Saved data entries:
- - -
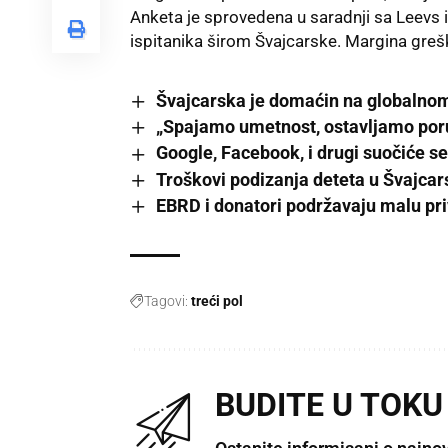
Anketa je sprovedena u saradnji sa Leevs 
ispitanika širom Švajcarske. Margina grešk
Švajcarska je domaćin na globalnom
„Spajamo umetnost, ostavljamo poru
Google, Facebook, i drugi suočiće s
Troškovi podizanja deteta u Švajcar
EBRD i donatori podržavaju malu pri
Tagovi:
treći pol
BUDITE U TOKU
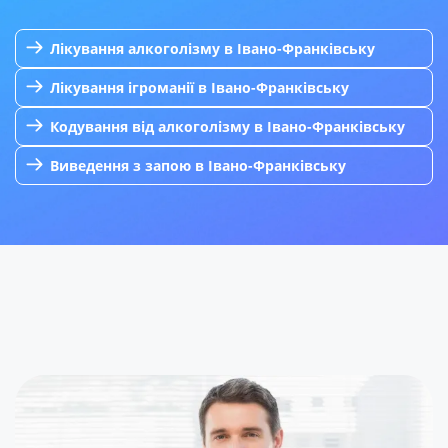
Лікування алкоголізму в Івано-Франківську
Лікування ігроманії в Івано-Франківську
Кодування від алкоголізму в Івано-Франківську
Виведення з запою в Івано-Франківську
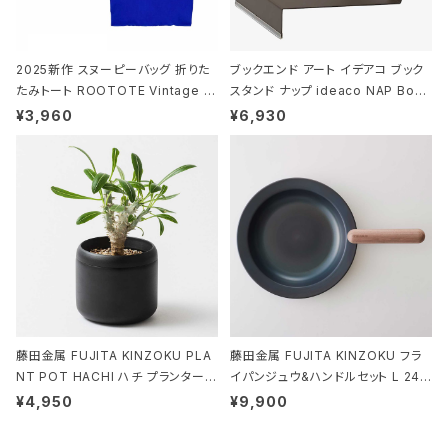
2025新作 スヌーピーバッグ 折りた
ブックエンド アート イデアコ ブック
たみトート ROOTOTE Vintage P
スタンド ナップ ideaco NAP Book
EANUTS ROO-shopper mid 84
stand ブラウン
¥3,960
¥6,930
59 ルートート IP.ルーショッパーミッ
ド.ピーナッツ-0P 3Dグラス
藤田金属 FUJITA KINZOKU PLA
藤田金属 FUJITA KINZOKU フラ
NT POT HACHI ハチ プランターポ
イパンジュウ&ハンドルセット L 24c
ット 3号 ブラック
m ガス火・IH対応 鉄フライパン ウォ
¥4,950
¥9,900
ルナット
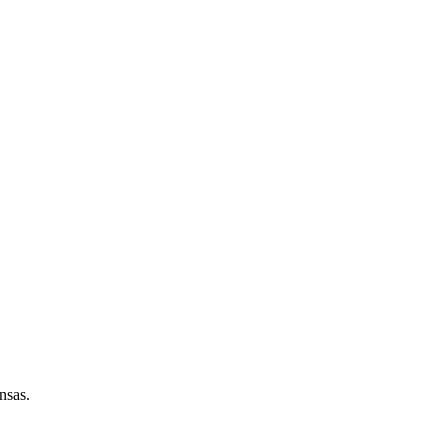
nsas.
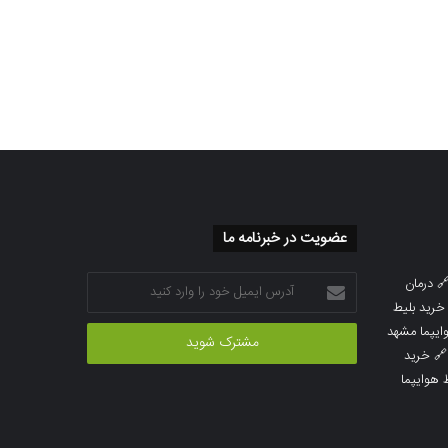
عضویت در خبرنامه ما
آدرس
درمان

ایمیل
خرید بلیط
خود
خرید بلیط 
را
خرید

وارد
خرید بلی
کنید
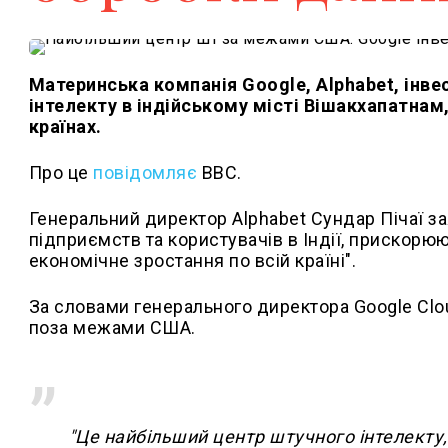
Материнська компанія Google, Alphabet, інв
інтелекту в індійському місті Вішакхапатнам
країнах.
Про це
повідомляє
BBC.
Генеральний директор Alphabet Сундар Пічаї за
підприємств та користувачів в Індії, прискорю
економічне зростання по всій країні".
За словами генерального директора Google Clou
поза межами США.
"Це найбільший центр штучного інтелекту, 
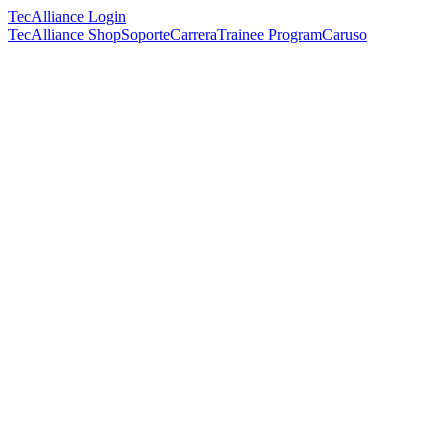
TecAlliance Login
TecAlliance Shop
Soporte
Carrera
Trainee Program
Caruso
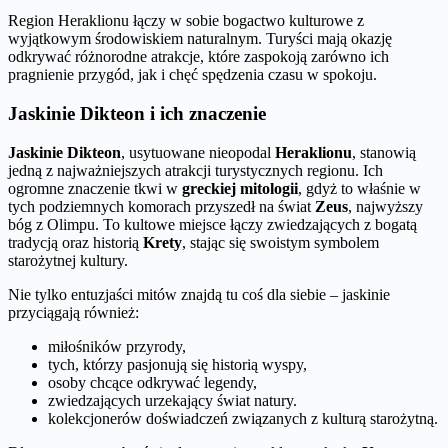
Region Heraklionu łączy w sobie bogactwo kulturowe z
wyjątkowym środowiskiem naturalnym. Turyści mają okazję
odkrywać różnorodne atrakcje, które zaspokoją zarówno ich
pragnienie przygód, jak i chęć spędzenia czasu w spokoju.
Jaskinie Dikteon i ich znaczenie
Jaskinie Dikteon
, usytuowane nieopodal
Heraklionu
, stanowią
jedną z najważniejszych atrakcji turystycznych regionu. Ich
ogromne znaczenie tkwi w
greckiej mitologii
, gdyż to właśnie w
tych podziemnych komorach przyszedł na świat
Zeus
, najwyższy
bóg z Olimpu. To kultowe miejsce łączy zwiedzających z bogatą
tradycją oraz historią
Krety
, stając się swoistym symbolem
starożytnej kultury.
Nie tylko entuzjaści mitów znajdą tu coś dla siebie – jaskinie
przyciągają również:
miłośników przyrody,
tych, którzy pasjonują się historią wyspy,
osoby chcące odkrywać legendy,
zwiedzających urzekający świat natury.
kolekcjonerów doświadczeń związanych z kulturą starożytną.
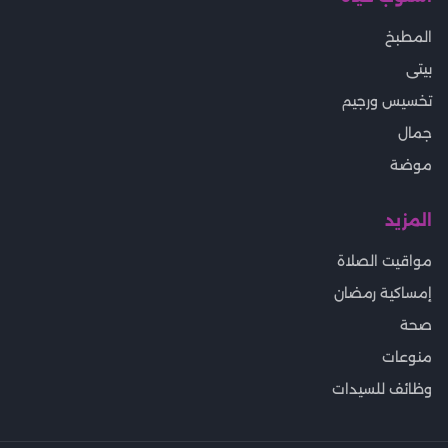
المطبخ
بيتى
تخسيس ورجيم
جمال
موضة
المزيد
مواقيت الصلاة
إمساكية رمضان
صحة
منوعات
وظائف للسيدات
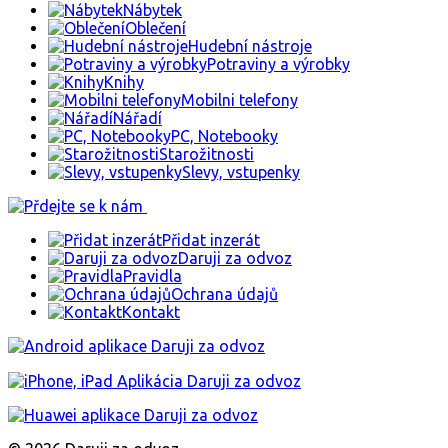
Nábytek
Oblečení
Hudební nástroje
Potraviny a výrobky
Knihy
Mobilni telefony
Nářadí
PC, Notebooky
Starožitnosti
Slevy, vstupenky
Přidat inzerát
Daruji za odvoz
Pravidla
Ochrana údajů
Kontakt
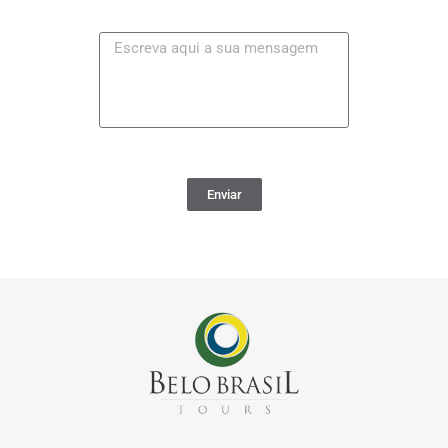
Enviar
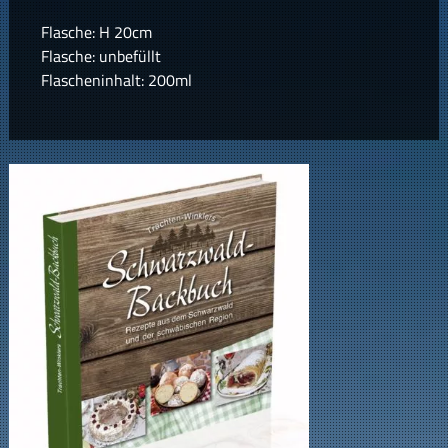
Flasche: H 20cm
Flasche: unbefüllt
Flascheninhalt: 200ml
- - -
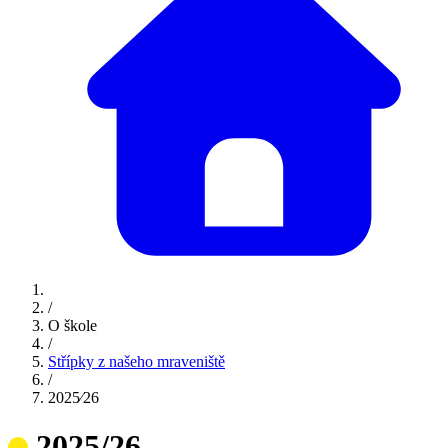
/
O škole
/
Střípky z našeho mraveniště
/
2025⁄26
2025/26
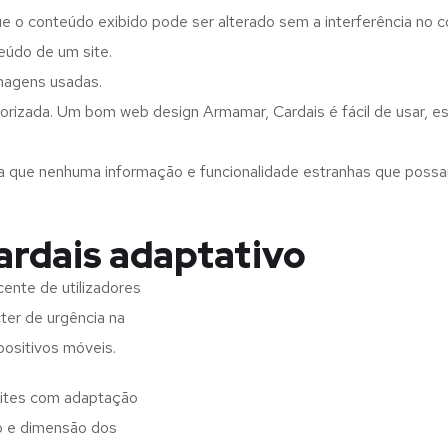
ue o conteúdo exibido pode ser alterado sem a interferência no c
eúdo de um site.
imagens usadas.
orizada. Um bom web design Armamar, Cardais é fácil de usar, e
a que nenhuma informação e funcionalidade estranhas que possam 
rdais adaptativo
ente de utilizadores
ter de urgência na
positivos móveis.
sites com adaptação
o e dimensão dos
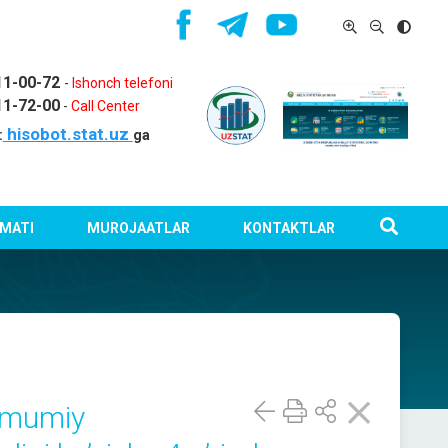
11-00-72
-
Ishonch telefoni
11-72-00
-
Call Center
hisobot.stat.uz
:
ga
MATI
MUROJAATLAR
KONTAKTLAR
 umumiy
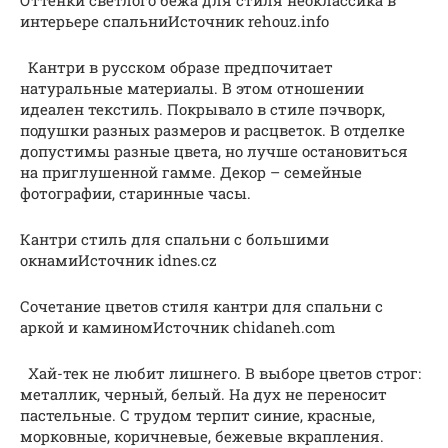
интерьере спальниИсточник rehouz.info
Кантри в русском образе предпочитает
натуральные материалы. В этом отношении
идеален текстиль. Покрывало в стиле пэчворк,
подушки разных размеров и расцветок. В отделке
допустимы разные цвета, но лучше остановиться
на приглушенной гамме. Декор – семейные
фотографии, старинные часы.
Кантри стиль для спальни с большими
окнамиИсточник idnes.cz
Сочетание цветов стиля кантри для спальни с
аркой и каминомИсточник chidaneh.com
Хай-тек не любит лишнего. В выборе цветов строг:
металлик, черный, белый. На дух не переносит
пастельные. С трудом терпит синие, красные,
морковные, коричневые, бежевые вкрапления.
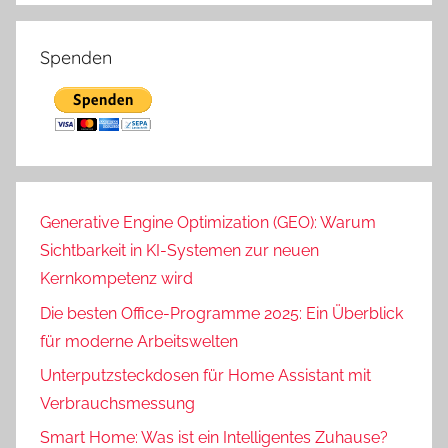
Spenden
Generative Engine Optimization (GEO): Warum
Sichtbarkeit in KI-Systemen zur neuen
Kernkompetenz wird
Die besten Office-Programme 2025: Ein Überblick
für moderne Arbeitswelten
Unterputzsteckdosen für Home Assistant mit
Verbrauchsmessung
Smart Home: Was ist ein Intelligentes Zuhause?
- - -
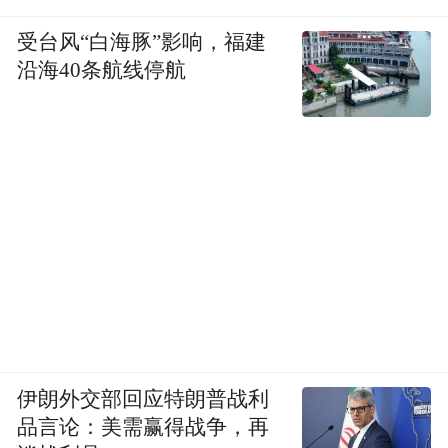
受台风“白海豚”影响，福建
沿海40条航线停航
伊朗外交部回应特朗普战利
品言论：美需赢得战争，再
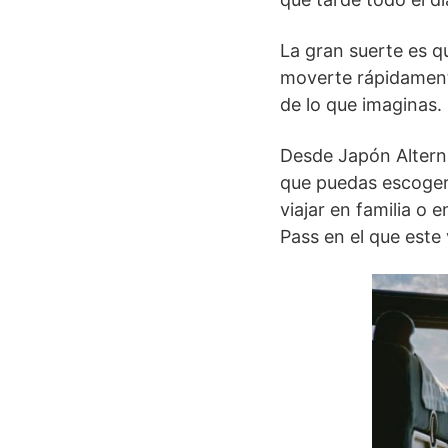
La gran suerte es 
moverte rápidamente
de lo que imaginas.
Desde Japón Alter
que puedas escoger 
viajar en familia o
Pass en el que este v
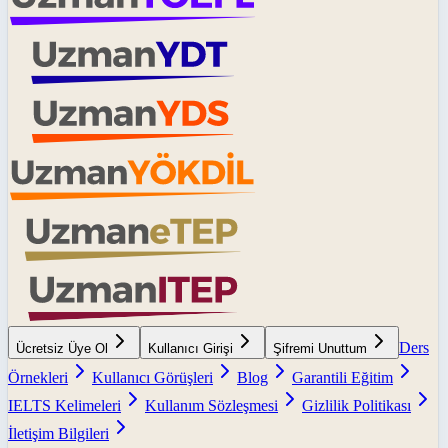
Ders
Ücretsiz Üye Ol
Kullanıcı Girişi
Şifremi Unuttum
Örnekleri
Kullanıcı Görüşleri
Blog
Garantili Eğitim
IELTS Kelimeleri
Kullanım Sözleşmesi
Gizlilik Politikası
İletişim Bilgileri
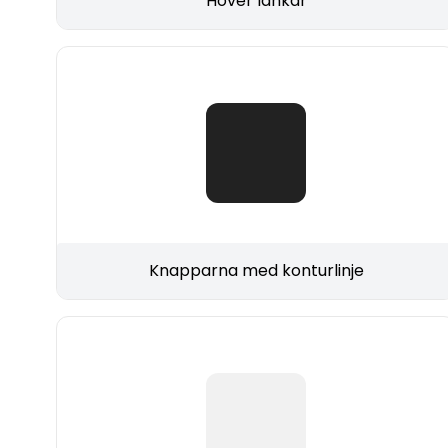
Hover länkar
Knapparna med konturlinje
- - -
**What is needed:** Set down again, word for word, every line from the one with "ogromne znaczenie tkwi w" to the one with "Flascheninhalt: 200ml" in the entries above, and omit the pictures.

**Problem solution:**
ogromne znaczenie tkwi w
greckiej mitologii
, gdyż to właśnie w
tych podziemnych komorach przyszedł na świat
Zeus
, najwyższy
bóg z Olimpu. To kultowe miejsce łączy zwiedzających z bogatą
tradycją oraz historią
Krety
, stając się swoistym symbolem
starożytnej kultury.
Nie tylko entuzjaści mitów znajdą tu coś dla siebie – jaskinie
przyciągają również:
miłośników przyrody,
tych, którzy pasjonują się historią wyspy,
osoby chcące odkrywać legendy,
zwiedzających urzekający świat natury.
kolekcjonerów doświadczeń związanych z kulturą starożytną.
المطبخ
بيتى
تخسيس ورجيم
جمال
موضة
المزيد
مواقيت الصلاة
إمساكية رمضان
صحة
منوعات
وظائف للسيدات
Nábytek
Oblečení
Hudební nástroje
Potraviny a výrobky
Knihy
Mobilni telefony
Nářadí
PC, Notebooky
Starožitnosti
Slevy, vstupenky
Přidat inzerát
Daruji za odvoz
Pravidla
Ochrana údajů
Kontakt
Enviar
Flasche: H 20cm
Flasche: unbefüllt
Flascheninhalt: 200ml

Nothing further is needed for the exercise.